5.1 As per Fitch ratings report released last week

  • U.S. private credit borrower defaults rose to 9.2% in 2025, up from 8.1% in 2024, marking a new high.
  • 38 defaults across 28 borrowers among 302 tracked companies.
  • Defaults concentrated among smaller issuers with ≤$25M EBITDA, within the middle-market segment (typically ≤$100M EBITDA, ≤$500M debt).
  • Nature of defaults: Included both bankruptcies and distressed debt exchanges (lender-led restructurings).
  • Floating-rate loan structures tied to the Fed funds rate—with limited hedging—significantly increased debt servicing burden.
  • Elevated rates have left cash flows highly sensitive to interest costs, driving defaults.
  • Despite a market sell-off in software companies, no software defaults were recorded in Fitch’s dataset.

Rising defaults highlight the growing strain of prolonged high interest rates on leveraged middle-market borrowers, exposing structural vulnerabilities in the floating-rate heavy private credit ecosystem.

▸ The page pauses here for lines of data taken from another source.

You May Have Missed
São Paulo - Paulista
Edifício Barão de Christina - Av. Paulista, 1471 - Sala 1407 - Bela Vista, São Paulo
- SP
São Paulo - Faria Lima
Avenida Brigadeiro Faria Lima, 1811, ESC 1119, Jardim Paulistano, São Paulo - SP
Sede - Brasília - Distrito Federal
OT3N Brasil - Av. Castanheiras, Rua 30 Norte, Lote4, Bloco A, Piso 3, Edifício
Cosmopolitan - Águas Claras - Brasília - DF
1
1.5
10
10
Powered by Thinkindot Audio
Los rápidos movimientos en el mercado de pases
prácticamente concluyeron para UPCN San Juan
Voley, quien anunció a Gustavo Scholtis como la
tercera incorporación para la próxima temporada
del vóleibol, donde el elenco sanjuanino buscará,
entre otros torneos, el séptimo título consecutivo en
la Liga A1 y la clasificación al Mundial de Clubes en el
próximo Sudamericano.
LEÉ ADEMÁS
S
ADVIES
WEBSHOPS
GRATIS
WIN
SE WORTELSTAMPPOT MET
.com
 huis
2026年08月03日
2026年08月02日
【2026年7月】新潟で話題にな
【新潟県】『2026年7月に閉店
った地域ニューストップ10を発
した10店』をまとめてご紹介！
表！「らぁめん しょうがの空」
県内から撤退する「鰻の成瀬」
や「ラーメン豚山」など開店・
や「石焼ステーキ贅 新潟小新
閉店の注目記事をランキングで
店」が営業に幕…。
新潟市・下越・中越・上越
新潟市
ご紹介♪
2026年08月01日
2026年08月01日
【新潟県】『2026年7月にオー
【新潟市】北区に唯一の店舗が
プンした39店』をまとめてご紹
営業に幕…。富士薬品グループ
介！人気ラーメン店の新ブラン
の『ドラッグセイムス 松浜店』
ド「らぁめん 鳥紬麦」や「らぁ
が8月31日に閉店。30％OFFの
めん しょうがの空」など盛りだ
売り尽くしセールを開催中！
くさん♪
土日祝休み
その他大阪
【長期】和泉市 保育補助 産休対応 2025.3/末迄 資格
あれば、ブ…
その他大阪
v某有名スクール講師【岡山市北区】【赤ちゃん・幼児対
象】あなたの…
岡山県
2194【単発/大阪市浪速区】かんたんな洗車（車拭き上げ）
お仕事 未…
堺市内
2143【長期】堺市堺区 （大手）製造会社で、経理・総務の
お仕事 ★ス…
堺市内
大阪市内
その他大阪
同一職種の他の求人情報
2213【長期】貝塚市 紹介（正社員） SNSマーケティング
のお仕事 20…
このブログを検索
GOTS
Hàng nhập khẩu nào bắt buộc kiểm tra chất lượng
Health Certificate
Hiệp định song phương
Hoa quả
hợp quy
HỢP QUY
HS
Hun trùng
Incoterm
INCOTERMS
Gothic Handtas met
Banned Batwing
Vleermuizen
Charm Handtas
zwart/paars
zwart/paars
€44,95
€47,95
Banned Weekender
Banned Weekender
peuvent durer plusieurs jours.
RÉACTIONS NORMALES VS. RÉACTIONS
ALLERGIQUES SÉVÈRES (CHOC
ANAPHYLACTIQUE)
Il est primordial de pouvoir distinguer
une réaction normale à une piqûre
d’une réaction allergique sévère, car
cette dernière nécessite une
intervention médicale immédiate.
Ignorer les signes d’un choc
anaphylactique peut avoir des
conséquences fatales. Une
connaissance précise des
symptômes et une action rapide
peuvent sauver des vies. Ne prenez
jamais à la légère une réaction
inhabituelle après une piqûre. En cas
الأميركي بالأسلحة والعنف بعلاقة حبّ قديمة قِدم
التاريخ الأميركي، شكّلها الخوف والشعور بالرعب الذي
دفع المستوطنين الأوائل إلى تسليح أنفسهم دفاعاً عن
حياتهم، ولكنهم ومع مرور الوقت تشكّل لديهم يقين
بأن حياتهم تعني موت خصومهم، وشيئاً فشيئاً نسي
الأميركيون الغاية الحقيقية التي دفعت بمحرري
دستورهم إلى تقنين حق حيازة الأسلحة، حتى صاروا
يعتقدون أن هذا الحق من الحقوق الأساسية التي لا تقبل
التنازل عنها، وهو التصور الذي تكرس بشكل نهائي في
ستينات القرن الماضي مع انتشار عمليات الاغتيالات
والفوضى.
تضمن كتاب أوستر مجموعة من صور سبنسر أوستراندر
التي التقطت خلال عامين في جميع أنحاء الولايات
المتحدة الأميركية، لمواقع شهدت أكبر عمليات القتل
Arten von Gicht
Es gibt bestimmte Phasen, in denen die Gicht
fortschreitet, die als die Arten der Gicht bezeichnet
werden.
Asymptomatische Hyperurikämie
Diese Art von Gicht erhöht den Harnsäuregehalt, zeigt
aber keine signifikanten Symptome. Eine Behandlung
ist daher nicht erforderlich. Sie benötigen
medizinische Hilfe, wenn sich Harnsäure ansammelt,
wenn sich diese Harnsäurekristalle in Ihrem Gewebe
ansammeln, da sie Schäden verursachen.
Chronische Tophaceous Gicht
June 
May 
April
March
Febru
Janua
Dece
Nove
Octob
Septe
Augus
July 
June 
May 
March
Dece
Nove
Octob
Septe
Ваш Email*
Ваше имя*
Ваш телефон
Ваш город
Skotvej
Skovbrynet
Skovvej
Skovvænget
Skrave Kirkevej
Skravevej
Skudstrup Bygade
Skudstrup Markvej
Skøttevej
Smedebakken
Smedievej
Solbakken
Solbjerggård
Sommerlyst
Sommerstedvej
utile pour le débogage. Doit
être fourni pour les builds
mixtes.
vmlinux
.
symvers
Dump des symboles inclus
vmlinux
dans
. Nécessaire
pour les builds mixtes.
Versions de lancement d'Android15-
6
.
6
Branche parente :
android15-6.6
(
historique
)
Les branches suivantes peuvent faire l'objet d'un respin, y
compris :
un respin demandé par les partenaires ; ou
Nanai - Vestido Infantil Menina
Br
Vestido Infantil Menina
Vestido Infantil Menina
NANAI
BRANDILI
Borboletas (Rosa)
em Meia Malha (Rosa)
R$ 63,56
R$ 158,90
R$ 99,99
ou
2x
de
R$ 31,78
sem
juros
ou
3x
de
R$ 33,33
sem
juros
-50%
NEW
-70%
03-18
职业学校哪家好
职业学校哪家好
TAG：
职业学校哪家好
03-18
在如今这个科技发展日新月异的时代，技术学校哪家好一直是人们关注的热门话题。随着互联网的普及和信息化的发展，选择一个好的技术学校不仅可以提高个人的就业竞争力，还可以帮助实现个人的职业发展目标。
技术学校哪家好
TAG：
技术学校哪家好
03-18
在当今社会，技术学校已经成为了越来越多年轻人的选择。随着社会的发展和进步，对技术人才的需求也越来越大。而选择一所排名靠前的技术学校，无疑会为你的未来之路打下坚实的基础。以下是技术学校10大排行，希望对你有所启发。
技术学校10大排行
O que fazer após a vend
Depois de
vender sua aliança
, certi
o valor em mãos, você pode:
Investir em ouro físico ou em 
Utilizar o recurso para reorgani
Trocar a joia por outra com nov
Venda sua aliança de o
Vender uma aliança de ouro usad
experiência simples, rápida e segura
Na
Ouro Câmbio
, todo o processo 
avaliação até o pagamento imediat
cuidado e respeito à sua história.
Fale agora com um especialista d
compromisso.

5.2 Hurun Global Rich List 2026 published last week — Key Takeaways

  • India now has 308 billionaires, adding 57 new entrants in one year, the highest increase outside the US and China.
  • India ranks as the world’s 3rd-largest billionaire hub, with total billionaire wealth rising 10% to ₹112.6 lakh crore.
  • Mumbai remains India’s wealth engine with 95 billionaires and ₹44.9 lakh crore in wealth.
  • Mumbai added 15 new billionaires, more than New York (14) and London (9), highlighting strong domestic wealth creation momentum.
  • However, Mumbai lost the title of Asia’s billionaire capital to Shenzhen, which now has 132 billionaires after adding 47 in a year.
  • New York remains the world’s top billionaire city (146), while Chinese cities dominate the global list with 4 in the top 10.

 

India’s billionaire growth is accelerating rapidly, with Mumbai emerging as one of the fastest wealth-creation hubs globally despite China’s scale dominance.